I will also argue the trap being laid by the Corona piece you put out and that AADs might get hidden again. That'd be great until the next time a new guy decides to reinvent the wheel like happened recently. How many guys got caught flat-footed by that little move?

I am all for the wing commander or equivalent being the guy/gal to decide the ranking of his people. But the standards need to be known and of value to military readiness and mission accomplishment, not AAD (nice to have, but of what value?) or Shoe U by correspondence.

But the Neidermeyer "all is well" doesn't play well.

Posted

Rusty,

Liquid has your head spinning so fast, nobody can keep up with your flip flopping!
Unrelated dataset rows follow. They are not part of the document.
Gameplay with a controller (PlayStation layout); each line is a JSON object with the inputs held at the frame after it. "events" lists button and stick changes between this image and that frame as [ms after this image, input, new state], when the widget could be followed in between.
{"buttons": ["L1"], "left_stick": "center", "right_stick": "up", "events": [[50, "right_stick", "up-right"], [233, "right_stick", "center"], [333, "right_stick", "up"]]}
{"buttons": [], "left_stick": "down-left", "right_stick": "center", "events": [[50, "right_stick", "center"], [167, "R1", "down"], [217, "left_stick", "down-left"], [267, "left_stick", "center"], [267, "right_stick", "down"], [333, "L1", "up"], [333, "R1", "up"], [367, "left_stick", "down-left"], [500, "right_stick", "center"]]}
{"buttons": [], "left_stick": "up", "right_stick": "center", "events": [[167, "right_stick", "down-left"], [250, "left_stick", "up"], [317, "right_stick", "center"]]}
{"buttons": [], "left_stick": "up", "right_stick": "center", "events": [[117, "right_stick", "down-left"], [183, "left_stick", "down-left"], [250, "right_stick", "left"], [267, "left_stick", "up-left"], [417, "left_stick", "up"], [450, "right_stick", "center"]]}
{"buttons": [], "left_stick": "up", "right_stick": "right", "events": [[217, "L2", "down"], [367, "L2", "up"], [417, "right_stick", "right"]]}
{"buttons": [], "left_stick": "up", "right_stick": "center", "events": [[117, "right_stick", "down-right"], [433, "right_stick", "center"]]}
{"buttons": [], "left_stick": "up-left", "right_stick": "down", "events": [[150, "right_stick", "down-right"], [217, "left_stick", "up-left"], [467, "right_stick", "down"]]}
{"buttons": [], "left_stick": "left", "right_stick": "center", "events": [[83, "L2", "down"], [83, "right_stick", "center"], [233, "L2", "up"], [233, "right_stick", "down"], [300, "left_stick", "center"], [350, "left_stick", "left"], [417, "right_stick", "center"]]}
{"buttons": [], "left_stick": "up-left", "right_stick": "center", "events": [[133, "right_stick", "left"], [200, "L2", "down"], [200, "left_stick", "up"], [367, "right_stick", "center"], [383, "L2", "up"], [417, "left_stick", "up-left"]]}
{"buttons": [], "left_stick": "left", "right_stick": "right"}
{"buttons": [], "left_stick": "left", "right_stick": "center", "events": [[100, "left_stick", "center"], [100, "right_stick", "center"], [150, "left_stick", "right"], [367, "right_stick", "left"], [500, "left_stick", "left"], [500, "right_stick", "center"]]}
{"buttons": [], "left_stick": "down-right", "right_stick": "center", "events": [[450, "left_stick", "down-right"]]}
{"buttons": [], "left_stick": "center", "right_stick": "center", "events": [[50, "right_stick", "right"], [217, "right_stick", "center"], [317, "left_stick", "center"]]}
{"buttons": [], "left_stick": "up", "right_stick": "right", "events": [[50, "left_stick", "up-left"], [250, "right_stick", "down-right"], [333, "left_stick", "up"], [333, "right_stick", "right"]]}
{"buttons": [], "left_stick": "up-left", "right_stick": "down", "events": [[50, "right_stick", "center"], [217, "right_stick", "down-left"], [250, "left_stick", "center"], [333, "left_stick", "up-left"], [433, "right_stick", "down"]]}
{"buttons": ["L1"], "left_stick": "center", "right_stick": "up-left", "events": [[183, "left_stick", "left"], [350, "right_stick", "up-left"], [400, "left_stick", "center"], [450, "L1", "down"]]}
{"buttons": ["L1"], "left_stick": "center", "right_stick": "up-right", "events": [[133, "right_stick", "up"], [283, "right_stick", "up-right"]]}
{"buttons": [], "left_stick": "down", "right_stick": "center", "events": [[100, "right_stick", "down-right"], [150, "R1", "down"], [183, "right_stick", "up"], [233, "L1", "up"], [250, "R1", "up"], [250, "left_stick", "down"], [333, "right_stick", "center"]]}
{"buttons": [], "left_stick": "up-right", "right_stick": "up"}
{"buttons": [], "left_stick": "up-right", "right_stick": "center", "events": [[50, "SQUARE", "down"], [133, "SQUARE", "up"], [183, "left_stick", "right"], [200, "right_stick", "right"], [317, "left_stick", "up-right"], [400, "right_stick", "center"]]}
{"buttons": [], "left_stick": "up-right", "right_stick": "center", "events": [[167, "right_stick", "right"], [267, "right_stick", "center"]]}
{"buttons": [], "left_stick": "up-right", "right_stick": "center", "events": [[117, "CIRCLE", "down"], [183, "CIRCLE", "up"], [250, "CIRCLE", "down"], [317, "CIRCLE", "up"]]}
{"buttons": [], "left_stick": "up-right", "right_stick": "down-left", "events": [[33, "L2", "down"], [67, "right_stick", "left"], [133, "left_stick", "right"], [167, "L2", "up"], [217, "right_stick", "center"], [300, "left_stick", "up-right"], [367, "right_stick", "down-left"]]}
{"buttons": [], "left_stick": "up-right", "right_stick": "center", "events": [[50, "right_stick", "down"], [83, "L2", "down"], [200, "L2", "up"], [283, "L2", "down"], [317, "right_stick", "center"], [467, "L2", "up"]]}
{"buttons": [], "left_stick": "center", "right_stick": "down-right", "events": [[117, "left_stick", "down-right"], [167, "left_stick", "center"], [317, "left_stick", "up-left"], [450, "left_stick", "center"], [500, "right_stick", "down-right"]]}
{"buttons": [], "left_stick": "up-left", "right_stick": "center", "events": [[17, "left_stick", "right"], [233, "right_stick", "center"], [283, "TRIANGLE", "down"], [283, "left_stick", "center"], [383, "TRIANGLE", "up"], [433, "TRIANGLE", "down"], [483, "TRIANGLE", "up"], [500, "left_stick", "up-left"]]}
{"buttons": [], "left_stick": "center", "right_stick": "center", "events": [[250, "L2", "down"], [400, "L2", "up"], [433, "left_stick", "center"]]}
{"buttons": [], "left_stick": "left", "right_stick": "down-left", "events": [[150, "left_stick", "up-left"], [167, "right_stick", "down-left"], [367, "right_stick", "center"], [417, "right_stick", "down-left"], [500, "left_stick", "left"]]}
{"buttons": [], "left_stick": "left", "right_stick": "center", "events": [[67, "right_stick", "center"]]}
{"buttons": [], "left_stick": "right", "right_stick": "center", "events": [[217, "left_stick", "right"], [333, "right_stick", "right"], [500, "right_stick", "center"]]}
Your first argument is that APZ guys should have a shot to compete for DPs in future years with IPZ guys (without somehow hurting the IPZ guys), and when Liquid replies that the "best APZ guy" is almost always less deserving of a DP than the "last IPZ 'DP' guy" in any given year, you switch gears and say that APZ 'P' records should get looked at at promotion boards! That's after you earlier complained about writing APZ PRFs that nobody will look at!

You are moving into the "severely complaining" realm!

1) Actually APZ guys always have a shot to compete for DPs in future years with IPZ guys... nobody was saying they couldn't

2) I agreed with Liquid that a guy who didn't get a DP IPZ will probably not beat out someone for a DP APZ

3) Liquid agreed that an APZ with a P is essentially not really even looked at which is why I asked why we practiced bleeding with APZ PRFs with Ps

4) I then suggested that instead of having a single year IPZ that it be a window like School looks, possibly 2-3 yrs so those in the grey area that we all agreed were about the same didn't fall between the cracks because of something as simple as changing Board criteria or Staff opportunities that were out of the individual's control.

I have an idea... instead of talking about my head spinning from discussions with Liquid who actually seems to know what he is talking about, maybe you should take your head out of your ass and go troll somewhere else!

Airman Chang... You're dismissed!

  • Upvote 1
Posted

I have an idea... instead of talking about my head spinning from discussions with Liquid who actually seems to know what he is talking about, maybe you should take your head out of your ass and go troll somewhere else!

Airman Chang... You're dismissed!

You're out of your mind.

Nope, still missing my point...

You are completely missing my point...

Not at all... what I'm saying is ...

I think you missed his point.

Getting the point yet, Liquid?

At what point do you pause to consider that after 169 long winded, redundant posts, maybe there is a problem with the presentation rather than the comprehension?

  • Upvote 2
Posted

So just to clarify, you are suggesting that DPs compete against other DPs regardless of IPZ/APZ, and Ps compete against Ps? Thereby giving you 3 "IPZish" looks at major with a P?

That's what I'm taking away here. Not a bad idea, but I wonder if DPs would still be allocated against IPZ numbers or if under that construct they would use a total population. Obviously it depends on end strength, so rates would have to drop for the Ps to accommodate.